'We couldn't wash. We were harassed. We had no sleep... it was unbearable': The father of '12 Years a Slave' Oscar-winner Lupita Nyong'o speaks for the first time about his own treatment in Kenya
Sunday 16 March 2014
Her performance as the brutalised Patsey in the British film 12 Years a Slave led Lupita Nyong'o to scoop the best supporting actress Oscar, but in real life the Kenyan actress is no stranger to torture and murder.
The body of Lupita's uncle Charles Nyong'o was never recovered after he was attacked on a ferry in Kenya and thrown overboard by regime thugs, and her father was repeatedly tortured because of his opposition to a notoriously brutal former Kenyan regime.
The full horror of her family's treatment at the hands of the then Kenyan President, Daniel arap Moi, only emerged last night when her father, Peter Anyang' Nyong'o, spoke for the first time.
Now a senior Kenyan politician and academic, Peter Nyong'o said: "My brother disappeared in 1980. It was a very difficult time politically. We never recovered his body and it was never resolved who was behind the murder.
"Even now, no information has come to light. I know he was on a ferry in Mombasa and witnesses who I managed to talk to told me clearly that it was not an accident and he had been attacked and pushed off the ferry. But the witnesses were too terrified to testify to the police.... I spoke to members of the Kenyan Special Branch and someone informed me that they knew what happened. They were not willing to help in any way whatsoever because of that."
Peter believes his brother was targeted because of his own student activism, which opposed the Moi regime. He himself was eventually forced to flee to Mexico with his wife Dorothy, where Lupita was born in 1983. It is the reason she bears a Spanish name.
Lupita Nyong'o celebrates her Oscar's win When the family returned to Kenya in 1987, Peter, who was organising an underground democratic party, was once again the subject of harassment and arrest, with the family forced to hide out at a series of safe houses. "It was a very insecure time. We were moving from one place to another, which was not good for Lupita and Peter Jr." He was regularly detained by the police, and his wife and her family subjected to anonymous threatening calls.
"I was being picked up monthly and weekly. It would depend on the period. It was as often as they wanted. It was mainly psychological for me, although it was physical for others. You could not wash for days, you were harassed, threatened, you couldn't sleep and it becomes unbearable," he said.
He said he found it difficult to watch 12 Years a Slave, but insists his treatment was "like a dinner party" compared to that endured by Solomon Northup. He said: "We were put into prison and the torture chambers by the regime, but it was like a dinner party when you compare it to what the slaves went through."
Nevertheless Peter believes Lupita and his family paid a heavy price. He said: "We were traumatised. The children were too young to understand, and it would not have been advisable to explain because you could be causing them unnecessary trauma."

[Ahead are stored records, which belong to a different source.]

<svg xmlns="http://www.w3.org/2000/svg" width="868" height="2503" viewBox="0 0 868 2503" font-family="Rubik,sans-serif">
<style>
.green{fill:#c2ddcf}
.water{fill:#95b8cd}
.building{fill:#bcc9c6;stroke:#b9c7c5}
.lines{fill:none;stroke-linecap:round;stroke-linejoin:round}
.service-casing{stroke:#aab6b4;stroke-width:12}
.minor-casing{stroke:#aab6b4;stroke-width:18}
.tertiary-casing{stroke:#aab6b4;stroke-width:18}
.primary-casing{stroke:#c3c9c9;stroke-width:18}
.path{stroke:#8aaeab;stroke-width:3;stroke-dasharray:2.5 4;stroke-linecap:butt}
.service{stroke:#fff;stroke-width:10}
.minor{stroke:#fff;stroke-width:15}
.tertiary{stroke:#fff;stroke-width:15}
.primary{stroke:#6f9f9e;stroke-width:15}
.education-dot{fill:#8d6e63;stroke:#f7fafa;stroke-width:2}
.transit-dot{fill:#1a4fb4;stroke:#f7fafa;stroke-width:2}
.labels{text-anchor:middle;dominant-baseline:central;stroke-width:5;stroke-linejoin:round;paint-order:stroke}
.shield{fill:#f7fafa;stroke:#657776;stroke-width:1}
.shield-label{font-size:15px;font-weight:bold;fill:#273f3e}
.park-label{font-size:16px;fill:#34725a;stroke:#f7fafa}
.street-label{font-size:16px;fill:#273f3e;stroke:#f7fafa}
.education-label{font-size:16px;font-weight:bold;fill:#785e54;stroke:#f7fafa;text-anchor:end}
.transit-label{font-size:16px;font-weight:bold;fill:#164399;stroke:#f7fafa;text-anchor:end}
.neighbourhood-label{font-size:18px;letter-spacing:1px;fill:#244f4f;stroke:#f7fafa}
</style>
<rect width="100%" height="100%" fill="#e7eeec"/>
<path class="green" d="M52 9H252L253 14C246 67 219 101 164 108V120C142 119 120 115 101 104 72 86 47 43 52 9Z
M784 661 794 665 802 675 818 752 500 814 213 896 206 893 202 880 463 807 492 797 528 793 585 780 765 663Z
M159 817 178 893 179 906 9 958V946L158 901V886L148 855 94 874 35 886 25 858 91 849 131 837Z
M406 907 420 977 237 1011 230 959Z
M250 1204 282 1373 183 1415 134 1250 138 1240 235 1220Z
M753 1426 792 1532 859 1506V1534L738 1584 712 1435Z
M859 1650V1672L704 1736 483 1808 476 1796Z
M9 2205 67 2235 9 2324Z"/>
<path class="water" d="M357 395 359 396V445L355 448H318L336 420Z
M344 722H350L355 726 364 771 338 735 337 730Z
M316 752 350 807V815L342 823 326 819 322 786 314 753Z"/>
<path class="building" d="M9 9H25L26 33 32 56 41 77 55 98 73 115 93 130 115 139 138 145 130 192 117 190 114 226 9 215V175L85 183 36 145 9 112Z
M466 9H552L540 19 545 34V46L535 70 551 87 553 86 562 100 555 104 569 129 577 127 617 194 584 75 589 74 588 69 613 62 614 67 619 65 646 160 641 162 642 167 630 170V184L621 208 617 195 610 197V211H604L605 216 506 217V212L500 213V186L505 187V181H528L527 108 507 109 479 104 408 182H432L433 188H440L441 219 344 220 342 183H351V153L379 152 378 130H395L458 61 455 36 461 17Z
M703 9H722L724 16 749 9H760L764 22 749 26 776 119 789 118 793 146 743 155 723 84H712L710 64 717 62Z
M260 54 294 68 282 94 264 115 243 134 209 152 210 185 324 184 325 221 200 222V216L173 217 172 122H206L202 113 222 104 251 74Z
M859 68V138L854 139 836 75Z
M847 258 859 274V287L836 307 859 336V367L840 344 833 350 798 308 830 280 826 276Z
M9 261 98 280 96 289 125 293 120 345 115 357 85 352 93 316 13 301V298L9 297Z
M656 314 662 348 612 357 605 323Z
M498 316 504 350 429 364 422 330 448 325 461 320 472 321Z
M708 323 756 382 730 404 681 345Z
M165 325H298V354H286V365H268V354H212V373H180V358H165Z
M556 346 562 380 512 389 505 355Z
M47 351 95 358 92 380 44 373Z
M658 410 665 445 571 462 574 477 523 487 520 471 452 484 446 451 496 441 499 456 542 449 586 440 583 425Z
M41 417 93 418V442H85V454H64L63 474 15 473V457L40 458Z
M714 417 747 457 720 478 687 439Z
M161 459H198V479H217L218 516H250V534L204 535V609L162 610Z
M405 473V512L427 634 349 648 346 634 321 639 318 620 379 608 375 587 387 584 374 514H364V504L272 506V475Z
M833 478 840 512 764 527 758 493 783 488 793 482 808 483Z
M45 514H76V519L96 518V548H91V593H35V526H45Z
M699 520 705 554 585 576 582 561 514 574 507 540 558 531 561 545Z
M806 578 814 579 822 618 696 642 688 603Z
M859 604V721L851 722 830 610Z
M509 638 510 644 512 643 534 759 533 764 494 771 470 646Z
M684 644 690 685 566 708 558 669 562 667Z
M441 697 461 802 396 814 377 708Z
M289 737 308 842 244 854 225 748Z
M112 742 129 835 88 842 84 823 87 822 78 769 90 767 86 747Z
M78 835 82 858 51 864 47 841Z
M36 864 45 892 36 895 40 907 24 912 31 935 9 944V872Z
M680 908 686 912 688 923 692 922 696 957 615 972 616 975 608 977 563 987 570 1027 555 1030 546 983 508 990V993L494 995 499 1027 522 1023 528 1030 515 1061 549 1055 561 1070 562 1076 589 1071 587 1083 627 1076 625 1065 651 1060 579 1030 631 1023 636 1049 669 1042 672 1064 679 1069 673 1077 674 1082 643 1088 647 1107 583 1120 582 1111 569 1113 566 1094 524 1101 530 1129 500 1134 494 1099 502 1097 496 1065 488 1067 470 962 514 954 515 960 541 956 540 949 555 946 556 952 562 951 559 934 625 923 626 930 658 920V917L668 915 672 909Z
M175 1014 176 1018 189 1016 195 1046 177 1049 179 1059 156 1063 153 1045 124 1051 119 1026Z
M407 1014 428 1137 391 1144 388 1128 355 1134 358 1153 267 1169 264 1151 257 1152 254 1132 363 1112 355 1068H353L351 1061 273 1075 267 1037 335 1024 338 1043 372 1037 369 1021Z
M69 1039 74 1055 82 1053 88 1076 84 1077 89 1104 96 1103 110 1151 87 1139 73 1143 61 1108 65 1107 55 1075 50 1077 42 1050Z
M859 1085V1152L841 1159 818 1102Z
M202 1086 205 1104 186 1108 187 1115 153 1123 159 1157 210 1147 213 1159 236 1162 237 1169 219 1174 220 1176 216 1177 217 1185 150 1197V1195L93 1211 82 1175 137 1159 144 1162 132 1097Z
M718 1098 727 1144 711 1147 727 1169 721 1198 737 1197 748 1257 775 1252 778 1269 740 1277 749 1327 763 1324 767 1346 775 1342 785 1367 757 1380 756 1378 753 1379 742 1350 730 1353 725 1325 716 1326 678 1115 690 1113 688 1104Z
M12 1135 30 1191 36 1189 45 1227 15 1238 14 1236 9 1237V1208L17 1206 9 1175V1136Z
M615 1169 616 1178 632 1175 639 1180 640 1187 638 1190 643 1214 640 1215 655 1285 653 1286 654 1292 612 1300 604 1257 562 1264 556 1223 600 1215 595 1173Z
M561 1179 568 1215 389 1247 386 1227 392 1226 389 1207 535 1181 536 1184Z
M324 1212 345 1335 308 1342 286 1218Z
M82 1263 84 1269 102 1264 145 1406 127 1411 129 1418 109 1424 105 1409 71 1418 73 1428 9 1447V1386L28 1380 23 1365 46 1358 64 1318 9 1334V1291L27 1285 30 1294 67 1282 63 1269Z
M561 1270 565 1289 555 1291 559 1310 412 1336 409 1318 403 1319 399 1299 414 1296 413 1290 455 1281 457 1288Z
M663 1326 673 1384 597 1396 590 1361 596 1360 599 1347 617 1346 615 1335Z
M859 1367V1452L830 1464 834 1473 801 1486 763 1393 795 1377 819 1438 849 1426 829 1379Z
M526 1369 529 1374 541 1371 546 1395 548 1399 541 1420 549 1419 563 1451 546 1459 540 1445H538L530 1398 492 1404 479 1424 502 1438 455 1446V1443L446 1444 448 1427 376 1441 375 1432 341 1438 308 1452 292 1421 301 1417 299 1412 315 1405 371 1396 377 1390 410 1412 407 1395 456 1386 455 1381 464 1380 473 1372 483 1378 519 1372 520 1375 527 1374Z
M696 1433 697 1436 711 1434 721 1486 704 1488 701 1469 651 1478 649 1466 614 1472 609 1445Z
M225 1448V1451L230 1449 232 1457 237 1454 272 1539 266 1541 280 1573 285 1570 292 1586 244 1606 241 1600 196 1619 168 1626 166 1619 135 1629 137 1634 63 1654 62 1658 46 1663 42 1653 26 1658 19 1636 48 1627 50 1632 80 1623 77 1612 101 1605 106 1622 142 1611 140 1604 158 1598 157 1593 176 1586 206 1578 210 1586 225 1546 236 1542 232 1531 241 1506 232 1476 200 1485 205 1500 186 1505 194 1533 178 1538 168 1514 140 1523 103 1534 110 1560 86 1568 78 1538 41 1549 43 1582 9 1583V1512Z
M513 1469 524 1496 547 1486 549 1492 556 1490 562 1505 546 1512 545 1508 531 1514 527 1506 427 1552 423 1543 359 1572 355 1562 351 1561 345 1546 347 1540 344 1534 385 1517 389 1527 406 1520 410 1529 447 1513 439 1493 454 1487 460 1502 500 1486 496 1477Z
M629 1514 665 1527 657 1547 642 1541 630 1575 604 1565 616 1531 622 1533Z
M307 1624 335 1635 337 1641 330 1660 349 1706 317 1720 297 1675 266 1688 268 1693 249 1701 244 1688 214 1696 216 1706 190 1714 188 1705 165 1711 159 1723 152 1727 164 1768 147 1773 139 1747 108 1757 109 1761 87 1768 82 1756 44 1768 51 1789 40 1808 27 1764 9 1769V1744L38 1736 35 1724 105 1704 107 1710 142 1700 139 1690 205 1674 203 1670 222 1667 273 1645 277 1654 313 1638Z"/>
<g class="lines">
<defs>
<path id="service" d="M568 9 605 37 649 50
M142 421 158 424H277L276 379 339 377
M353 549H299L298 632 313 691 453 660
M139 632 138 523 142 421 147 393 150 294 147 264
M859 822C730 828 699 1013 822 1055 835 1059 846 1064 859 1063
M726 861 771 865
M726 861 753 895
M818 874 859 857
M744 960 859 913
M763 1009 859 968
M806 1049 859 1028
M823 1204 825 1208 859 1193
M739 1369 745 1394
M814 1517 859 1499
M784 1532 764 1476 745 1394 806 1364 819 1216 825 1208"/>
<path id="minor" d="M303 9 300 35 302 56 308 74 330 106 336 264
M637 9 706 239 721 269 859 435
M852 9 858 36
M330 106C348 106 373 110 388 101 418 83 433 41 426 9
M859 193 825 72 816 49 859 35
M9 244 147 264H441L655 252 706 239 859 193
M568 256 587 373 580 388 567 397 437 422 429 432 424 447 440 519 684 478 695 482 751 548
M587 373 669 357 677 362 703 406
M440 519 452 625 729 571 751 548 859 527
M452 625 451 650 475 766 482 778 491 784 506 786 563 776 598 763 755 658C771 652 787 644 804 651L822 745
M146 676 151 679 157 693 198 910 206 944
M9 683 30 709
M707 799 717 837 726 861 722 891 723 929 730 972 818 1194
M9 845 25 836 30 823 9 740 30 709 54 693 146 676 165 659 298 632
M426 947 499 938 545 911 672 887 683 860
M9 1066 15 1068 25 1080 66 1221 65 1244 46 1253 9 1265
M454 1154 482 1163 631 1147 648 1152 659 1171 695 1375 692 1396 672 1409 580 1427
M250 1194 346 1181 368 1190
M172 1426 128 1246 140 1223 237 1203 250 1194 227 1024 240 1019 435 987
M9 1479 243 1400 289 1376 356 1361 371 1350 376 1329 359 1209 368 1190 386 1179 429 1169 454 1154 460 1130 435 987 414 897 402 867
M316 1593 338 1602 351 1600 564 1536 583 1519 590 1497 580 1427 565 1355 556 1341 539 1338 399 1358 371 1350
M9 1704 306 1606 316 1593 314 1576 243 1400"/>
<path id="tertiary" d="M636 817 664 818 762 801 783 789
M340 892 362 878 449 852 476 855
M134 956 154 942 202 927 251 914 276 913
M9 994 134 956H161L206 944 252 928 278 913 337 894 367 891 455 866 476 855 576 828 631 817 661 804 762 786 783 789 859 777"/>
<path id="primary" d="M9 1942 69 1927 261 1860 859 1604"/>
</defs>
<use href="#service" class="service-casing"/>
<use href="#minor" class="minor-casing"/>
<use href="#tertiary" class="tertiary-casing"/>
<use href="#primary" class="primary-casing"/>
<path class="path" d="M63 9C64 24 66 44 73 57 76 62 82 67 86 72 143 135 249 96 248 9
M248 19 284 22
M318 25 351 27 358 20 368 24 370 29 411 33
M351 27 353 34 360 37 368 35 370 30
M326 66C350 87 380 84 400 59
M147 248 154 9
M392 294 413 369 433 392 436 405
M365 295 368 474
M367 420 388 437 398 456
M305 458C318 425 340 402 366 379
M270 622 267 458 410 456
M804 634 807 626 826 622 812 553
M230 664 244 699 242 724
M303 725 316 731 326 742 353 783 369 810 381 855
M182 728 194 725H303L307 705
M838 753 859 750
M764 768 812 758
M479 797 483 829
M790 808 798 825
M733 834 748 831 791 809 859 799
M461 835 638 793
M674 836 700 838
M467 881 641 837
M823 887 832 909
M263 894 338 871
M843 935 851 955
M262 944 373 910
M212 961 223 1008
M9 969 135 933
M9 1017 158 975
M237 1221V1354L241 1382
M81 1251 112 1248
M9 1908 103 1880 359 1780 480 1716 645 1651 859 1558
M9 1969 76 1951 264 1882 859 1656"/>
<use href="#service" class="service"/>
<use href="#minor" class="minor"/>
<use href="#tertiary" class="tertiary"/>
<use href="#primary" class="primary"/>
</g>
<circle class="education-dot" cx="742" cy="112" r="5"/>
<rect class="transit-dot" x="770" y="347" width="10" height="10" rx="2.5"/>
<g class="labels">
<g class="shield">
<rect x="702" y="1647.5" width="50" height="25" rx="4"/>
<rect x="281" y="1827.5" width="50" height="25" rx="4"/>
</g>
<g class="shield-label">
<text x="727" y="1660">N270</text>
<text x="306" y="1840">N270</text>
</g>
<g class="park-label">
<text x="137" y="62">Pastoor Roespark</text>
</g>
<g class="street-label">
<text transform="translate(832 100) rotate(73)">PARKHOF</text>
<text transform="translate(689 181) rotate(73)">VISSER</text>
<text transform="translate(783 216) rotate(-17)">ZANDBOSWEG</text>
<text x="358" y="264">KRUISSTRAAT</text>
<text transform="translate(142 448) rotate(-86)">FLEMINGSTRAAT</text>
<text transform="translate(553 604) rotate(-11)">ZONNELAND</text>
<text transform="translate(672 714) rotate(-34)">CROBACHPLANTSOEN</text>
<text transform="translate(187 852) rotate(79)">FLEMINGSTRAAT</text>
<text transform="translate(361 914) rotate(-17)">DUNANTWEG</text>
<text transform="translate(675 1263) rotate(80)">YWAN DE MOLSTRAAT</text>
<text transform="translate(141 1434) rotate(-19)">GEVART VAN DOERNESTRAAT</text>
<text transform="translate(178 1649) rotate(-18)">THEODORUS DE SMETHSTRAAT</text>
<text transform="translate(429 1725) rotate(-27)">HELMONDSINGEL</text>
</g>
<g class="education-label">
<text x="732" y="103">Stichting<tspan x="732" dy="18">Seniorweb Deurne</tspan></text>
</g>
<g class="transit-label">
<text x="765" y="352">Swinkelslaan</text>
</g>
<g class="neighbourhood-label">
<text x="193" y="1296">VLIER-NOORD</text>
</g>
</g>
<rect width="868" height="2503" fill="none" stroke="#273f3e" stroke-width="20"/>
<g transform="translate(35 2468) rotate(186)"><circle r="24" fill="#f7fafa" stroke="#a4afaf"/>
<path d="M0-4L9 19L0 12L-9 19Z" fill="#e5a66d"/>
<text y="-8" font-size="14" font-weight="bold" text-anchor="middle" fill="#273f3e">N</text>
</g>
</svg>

He believes the constant insecurity and adaptation thrust on Lupita from a young age may have played its part in her being able to take on the chameleon-like qualities needed to be an actor, "although I am wary about generalisations".
As to the film itself, Peter said: "Lupita was very, very captivating. I don't know how she did it. It was a tremendous performance."
Both Peter and his wife were at the Oscars ceremony. "Lupita called me to tell me [when she was] nominated. She was really touched that she had done well enough to be nominated. It was a great achievement in its own right."